══ Excerto do texto ══

A madeira da Tábula Rasa na oficina de Fernando Bourgard. Créditos: mediotejo.net

Conta-se que o escultor italiano Michelangelo dizia que, para uma escultura, bastava retirar do mármore tudo que não era necessário. E esculpia com um objetivo: para que os outros também pudessem ver o que estava dentro da pedra.

A madeira permite igualmente que a arte seja revelada. Que o diga Fernando Bourgard. Funcionário público, na área das impressões de grande formato na Câmara Municipal de Abrantes, com 47 anos, há meia dúzia deles percebeu que juntando, como num puzzle, diferentes tipos de madeira, combinadas com paciência e elegância, obtinha objetos utilitários com bonitos desenhos geométricos. Afinal, um bom trabalho de carpintaria requer atenção aos detalhes; bom gosto, cortes cuidadosos e toque liso e suave.

Demorou algum tempo até se dedicar àquilo que chama de “hobby” mas o projeto mental acabou por obter forma física. E, para Fernando, “a base deste projeto é criar e transmitir as aprendizagens de criação e de execução de peças de pequena dimensão, mas de grande utilidade para o dia a dia, como tábuas de corte, candeeiros, mesas… procurando valorizar o melhor de cada material”.

A madeira da Tábula Rasa na oficina de Fernando Bourgard. Créditos: mediotejo.net

Para as suas peças utiliza, essencialmente, madeiras exóticas como a cambala escura, pau roxo, pau amarelo, sucupira, cumaru, cambala amarela, vindas de outros países, designadamente da América do Sul, e também faia, freixo, carvalho e castanho. As primeira, madeiras impensáveis de comprar no Médio Tejo. Alcançou o primeiro degrau, ao encontrar online um fornecedor que vende madeiras exóticas em bruto. Depois é cortar, emparelhar, conseguir um ângulo de 90 graus para ser possível obter o resultado pretendido.

═══

Tarefas a realizar ::
1 - Responda a estas perguntas sobre o texto acerca de Fernando Bourgard:
(a) Segundo o texto, o que dizia Michelangelo que bastava fazer ao mármore para obter uma escultura?
(b) Em que área trabalha Fernando Bourgard na Câmara Municipal de Abrantes?
(c) Que tipo de fornecedor encontrou ele online?
2 - Continue o texto sobre Fernando Bourgard a partir do ponto em que termina.

══ Dados fornecidos ══

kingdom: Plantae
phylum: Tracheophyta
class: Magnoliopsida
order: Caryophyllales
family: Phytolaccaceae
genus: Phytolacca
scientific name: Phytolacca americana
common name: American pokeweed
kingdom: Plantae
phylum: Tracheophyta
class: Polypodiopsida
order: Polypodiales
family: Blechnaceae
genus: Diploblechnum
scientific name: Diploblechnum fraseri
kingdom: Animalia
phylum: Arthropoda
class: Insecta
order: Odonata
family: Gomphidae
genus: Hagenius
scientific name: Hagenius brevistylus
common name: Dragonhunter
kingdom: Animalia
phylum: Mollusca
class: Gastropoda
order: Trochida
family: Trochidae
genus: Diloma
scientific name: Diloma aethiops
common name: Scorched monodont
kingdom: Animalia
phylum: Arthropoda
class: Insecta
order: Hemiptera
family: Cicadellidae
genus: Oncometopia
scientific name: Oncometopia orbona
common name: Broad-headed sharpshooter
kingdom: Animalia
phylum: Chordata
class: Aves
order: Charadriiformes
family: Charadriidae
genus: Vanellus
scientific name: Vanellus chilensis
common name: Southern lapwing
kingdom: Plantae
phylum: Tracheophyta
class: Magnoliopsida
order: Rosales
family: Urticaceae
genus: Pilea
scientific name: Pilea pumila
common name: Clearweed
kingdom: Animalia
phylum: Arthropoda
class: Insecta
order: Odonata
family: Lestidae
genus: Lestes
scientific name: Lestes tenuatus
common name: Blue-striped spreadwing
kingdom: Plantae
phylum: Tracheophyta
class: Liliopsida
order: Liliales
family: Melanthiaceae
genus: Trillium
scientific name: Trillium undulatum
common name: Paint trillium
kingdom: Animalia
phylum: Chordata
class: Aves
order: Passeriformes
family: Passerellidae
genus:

═══

Respostas dadas ::
1 -
(a) Bastava retirar do mármore tudo o que não era necessário.
(b) Na área das impressões de grande formato.
(c) Um fornecedor que vende madeiras exóticas em bruto.

2 -
Sem alguma vez ter tentado ser carpinteiro ou sequer artesão, criou uma arte em madeira e depois uma marca pensando que “o homem nasce neutro, como uma tabula rasa. Depois aprende e experimenta. Aceita ou adapta-se. Começa e recomeça, criando e refazendo. Tudo na vida se faz disso: aprender, criar, melhorar e refazer”. Ou seja, “nada será estável ou fechado, porque, como na vida, a moldar se muda, se renova e, principalmente, se melhora”, defende.

A madeira da Tábula Rasa na oficina de Fernando Bourgard. Créditos: mediotejo.net

A Tábula Rasa nasceu, assim, particularmente por gosto, com várias tentativas, alguns erros, muita persistência, corte de serra, golpe de maço, montes de serradura no chão e concentração. Cada peça, sem contar com o tempo de colagem – 24 horas -, leva cerca de cinco horas a ficar pronta.

“É um passatempo, para espairecer, no tempo livre, particularmente aos fins-de-semana. Ajuda muito a limpar a mente, principalmente com as máquinas, não dá para pensar em mais nada, requer atenção, e é muito bom”, afirma. Embora o gosto pelos trabalhos em madeira tenha surgido há muitos anos.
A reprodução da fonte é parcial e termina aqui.